TO-DO ITEM: Look through the material below and copy every line containing the word "post".

RECORDS PROVIDED:
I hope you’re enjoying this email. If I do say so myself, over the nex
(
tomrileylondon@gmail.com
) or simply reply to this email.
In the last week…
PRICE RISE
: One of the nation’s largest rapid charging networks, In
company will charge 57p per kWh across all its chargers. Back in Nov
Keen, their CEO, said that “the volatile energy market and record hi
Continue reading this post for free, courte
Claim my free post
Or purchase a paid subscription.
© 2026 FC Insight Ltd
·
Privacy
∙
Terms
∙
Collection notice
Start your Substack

--

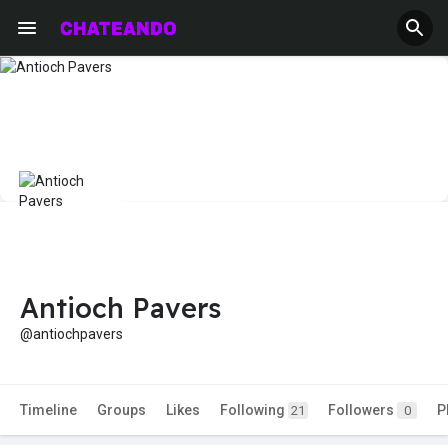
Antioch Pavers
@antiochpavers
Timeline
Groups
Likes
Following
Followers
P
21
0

ANSWER SPACE:
Continue reading this post for free, courte
Claim my free post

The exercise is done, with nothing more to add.